The rehearsal dinner is traditionally held the night before the wedding, most often a Friday, and usually starts at about seven P.M. This leaves time for attendants who can’t take the day off to get out of work to attend the rehearsal itself at around five thirty, and get to the dinner. For a Sunday or holiday wedding, you have more options. Since the rehearsal dinner has become more of a celebration in its own right than just a formality, some couples are holding the event two nights prior to the wedding. This way, there’s more time to relax, recuperate, and get ready for the main event. If most attendants won’t be arriving until late on the eve of your wedding, a breakfast celebration the morning of the wedding is also acceptable (as is skipping the rehearsal meal altogether!).

What It’s For

The dinner is a great opportunity for your two families to get to know each other before the wedding day (if they don’t already know each other well) in a not-too-hectic setting. Take advantage of the relaxed environment — come wedding night, you’ll most likely be pulled in too many directions to put in any real quality time with anyone.
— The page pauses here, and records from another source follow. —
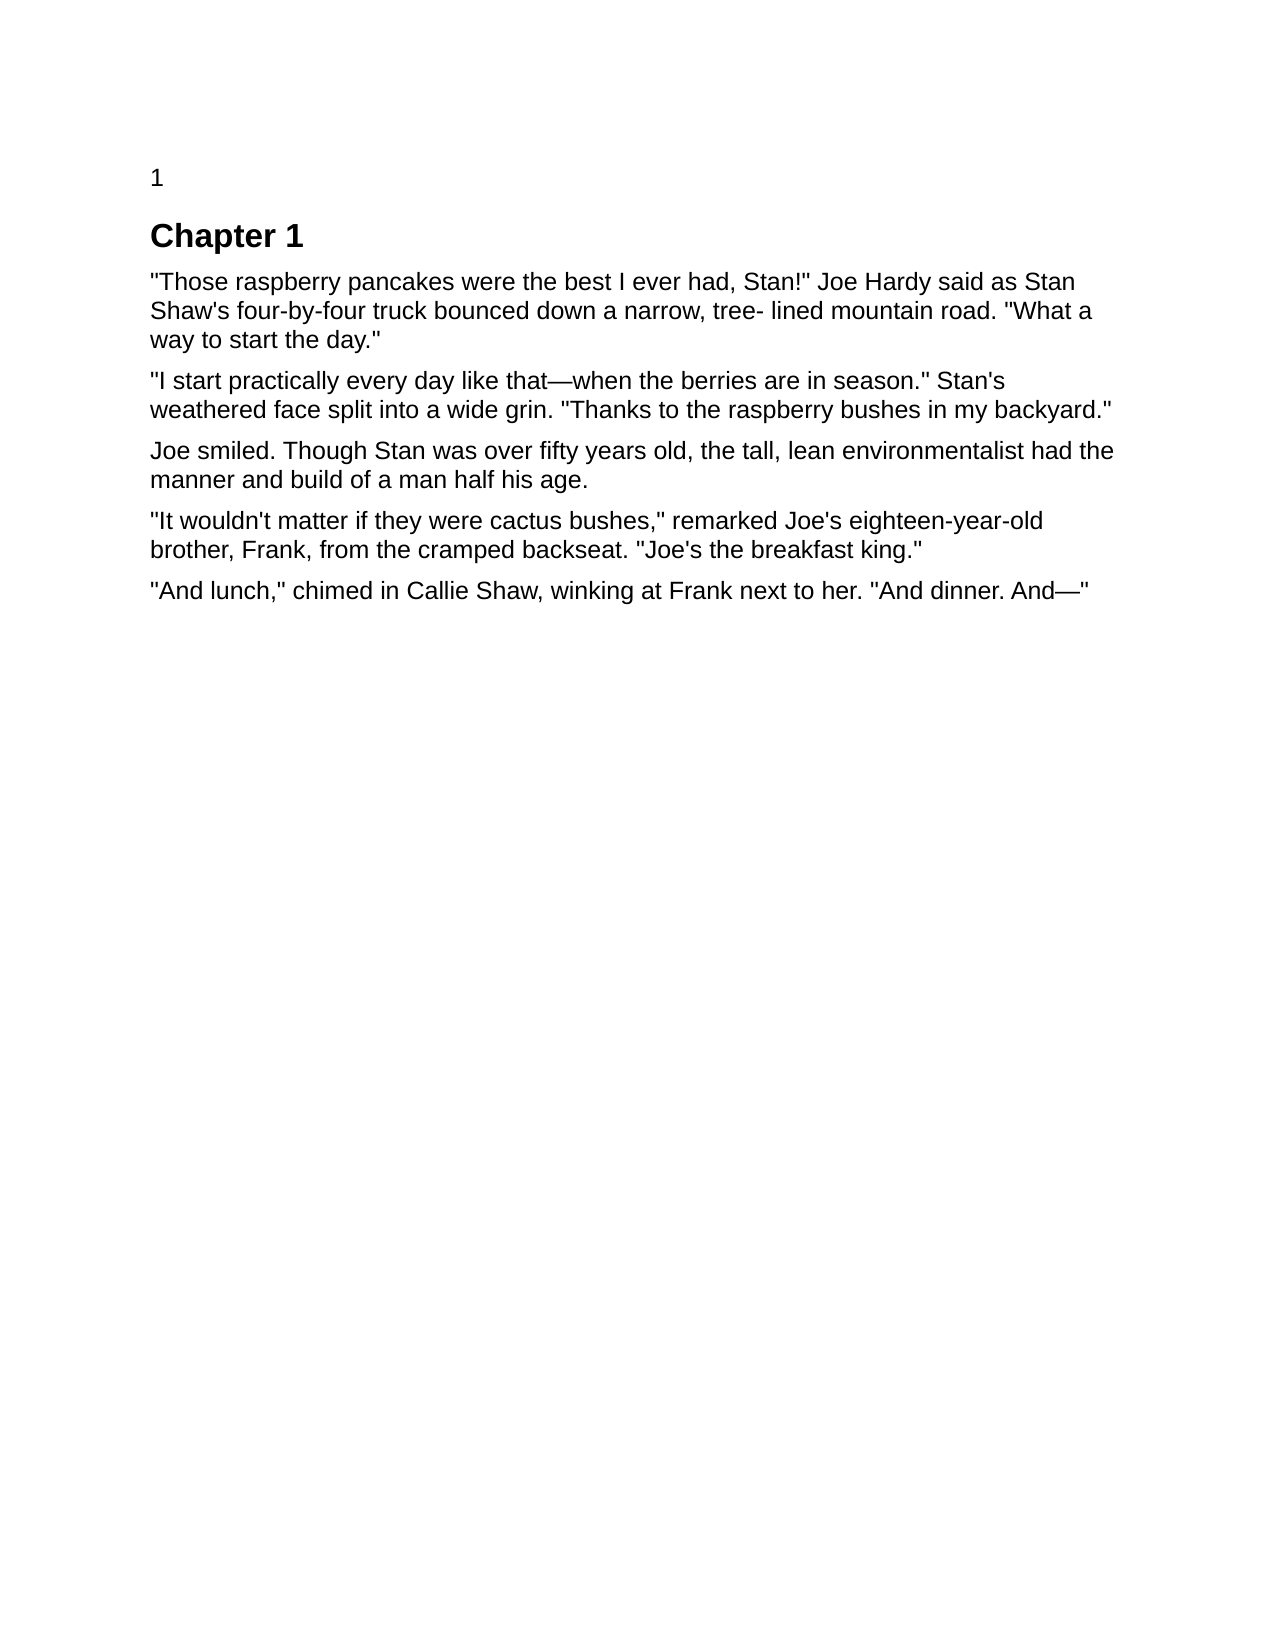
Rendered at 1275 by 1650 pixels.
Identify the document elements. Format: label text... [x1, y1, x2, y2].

subtitle Chapter 1 [150, 216, 1125, 255]
text Joe smiled. Though Stan was over fifty years old, the tall, lean environmentalist had the manner and build of a man half his age. [150, 436, 1125, 493]
text "And lunch," chimed in Callie Shaw, winking at Frank next to her. "And dinner. And—" [150, 576, 1125, 605]
text "Those raspberry pancakes were the best I ever had, Stan!" Joe Hardy said as Stan Shaw's four-by-four truck bounced down a narrow, tree- lined mountain road. "What a way to start the day." [150, 267, 1125, 353]
text 1 [150, 162, 1125, 191]
text "I start practically every day like that—when the berries are in season." Stan's weathered face split into a wide grin. "Thanks to the raspberry bushes in my backyard." [150, 366, 1125, 423]
text "It wouldn't matter if they were cactus bushes," remarked Joe's eighteen-year-old brother, Frank, from the cramped backseat. "Joe's the breakfast king." [150, 506, 1125, 563]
The ultimate goal here is to relieve some prewedding tension and make everyone invited feel comfortable with the impending nuptials while not upstaging the big event.

Who Hosts

Traditionally, the groom’s family organizes and pays for this fete, but you two might take matters into your own hands, or both sets of parents may choose to do the honors together. While you as the honored couple may have input on the overall direction, if the groom’s family hosts, you should really try to let his mom and dad be the creative directors of the evening. If, on the other hand, you are hosting, you get to choose the location and style, so you’ll want to give yourselves enough time to scout venues in order to book one four to six months in advance.